Woodsboro Bank Arena
- Interactive map of Woodsboro Bank Arena
- Former names: BB&T Arena (2011–2024)
- Address: 601 Blazer Trail Frederick, MD 21701
- Coordinates: 39°25′27.0″N 77°24′59.5″W﻿ / ﻿39.424167°N 77.416528°W
- Owner: Hood College
- Capacity: 1,600
- Current use: Basketball, volleyball

Construction
- Opened: November 2011
- Architect: Zavos Architecture + Design
- Builder: Warner Construction

Tenants
- Hood Blazers men's basketball (MAC) 2011–present; Hood Blazers women's basketball (MAC) 2011–present; Hood Blazers volleyball (MAC) 2011–present; Frederick Flying Cows (94x50) 2024–present;

= Woodsboro Bank Arena =

Sports venue in Frederick, Maryland

Woodsboro Bank Arena is a sports venue in Frederick, Maryland on the campus of Hood College.

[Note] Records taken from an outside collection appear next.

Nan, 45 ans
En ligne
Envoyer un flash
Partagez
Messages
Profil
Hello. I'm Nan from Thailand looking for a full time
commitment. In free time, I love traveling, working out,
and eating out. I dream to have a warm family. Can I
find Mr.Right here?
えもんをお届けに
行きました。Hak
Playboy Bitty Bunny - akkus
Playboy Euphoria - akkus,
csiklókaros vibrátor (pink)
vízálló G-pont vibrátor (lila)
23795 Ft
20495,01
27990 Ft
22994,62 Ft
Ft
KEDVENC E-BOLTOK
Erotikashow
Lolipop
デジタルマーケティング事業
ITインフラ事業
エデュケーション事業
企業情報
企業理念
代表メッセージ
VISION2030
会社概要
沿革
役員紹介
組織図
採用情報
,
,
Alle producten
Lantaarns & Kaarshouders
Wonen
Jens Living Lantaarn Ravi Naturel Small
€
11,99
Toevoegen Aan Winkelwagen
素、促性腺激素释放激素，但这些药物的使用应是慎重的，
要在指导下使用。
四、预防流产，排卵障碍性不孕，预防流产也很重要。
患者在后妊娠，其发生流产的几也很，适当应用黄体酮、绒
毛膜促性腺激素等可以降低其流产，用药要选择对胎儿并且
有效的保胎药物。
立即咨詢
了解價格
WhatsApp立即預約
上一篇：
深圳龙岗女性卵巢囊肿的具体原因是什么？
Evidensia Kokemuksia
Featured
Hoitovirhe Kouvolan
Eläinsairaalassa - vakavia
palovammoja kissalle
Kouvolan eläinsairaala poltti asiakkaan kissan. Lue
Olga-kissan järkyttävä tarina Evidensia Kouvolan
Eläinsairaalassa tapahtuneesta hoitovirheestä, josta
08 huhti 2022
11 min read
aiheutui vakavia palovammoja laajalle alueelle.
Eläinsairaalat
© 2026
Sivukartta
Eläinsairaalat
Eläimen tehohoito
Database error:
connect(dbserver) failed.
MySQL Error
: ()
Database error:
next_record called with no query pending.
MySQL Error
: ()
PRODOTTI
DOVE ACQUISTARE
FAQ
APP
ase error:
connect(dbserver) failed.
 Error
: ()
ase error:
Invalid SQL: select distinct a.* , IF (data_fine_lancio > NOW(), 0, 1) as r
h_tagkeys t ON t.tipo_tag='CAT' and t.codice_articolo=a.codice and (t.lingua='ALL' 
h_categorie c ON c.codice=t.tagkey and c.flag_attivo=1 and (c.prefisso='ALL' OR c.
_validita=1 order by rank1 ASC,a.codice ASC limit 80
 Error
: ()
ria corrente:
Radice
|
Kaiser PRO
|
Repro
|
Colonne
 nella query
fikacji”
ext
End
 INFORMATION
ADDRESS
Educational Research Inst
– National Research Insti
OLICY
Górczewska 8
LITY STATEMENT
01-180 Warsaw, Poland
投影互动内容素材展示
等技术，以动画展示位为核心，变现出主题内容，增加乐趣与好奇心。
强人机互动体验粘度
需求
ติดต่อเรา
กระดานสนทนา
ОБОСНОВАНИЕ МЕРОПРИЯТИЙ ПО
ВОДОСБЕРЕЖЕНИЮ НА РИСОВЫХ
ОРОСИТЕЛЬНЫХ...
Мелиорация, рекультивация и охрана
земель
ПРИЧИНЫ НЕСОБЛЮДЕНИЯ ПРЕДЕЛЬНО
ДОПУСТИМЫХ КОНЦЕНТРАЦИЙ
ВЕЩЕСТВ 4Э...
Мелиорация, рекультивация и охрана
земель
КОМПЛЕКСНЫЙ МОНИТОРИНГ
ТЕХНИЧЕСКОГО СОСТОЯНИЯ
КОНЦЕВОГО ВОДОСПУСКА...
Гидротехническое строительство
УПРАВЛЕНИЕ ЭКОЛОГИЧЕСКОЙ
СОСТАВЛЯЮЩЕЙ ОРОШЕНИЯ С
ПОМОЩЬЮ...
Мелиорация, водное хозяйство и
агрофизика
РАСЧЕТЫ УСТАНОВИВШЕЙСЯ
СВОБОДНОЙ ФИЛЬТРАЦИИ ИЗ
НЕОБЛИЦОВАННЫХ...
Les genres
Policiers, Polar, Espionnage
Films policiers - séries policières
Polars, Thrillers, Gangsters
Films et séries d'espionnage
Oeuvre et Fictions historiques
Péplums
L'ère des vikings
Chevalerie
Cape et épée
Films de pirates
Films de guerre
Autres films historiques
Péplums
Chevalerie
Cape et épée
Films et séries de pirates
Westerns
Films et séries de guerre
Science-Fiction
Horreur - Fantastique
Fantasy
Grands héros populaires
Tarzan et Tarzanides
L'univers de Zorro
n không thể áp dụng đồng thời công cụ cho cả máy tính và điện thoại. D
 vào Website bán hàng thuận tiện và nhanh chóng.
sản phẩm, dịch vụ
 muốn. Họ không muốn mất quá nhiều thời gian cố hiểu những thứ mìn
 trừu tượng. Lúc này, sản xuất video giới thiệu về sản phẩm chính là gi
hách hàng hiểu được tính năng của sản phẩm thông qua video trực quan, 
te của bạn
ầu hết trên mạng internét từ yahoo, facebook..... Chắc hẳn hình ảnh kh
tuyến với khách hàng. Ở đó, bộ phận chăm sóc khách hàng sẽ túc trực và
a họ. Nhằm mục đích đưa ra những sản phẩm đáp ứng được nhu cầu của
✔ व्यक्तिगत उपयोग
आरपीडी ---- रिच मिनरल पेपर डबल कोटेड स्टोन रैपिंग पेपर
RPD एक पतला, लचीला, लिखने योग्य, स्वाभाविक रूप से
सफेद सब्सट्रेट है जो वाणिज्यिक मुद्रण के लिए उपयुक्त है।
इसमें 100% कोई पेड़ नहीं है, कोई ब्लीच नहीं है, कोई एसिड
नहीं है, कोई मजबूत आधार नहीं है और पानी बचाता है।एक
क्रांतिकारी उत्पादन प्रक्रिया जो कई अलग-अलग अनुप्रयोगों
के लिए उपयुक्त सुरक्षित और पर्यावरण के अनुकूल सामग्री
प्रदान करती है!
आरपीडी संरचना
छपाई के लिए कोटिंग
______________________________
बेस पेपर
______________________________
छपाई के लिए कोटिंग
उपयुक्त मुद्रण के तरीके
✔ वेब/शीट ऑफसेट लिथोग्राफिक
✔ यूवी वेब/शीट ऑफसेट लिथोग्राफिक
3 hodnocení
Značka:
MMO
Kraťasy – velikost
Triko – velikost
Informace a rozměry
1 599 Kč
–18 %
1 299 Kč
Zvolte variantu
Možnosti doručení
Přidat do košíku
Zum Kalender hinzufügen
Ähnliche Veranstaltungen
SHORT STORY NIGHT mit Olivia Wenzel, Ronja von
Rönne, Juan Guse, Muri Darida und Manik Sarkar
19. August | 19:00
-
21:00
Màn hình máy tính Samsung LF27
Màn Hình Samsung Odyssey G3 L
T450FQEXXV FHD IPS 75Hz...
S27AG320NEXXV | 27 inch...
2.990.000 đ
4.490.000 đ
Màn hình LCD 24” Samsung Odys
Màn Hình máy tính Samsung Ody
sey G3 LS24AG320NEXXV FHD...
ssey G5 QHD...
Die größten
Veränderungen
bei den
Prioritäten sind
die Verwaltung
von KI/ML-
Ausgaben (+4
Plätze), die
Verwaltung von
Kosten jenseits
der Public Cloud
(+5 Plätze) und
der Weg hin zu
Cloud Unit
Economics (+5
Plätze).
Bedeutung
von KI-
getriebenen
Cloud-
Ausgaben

It is home to Hood's volleyball and women's and men's basketball teams, and to the Frederick Flying Cows of 94x50 League. A part of the Ronald J. Volpe Athletic Center, the arena was completed in November 2011 by local firms Warner Construction and Zavos Architecture + Design. The arena has 1,600-seats, with space for 500 additional floor-level seats.

The arena was originally named BB&T Arena from its 2011 opening. In April 2024, Hood College reached a five-year naming rights agreement with Woodsboro Bank to rename the facility Woodsboro Bank Arena.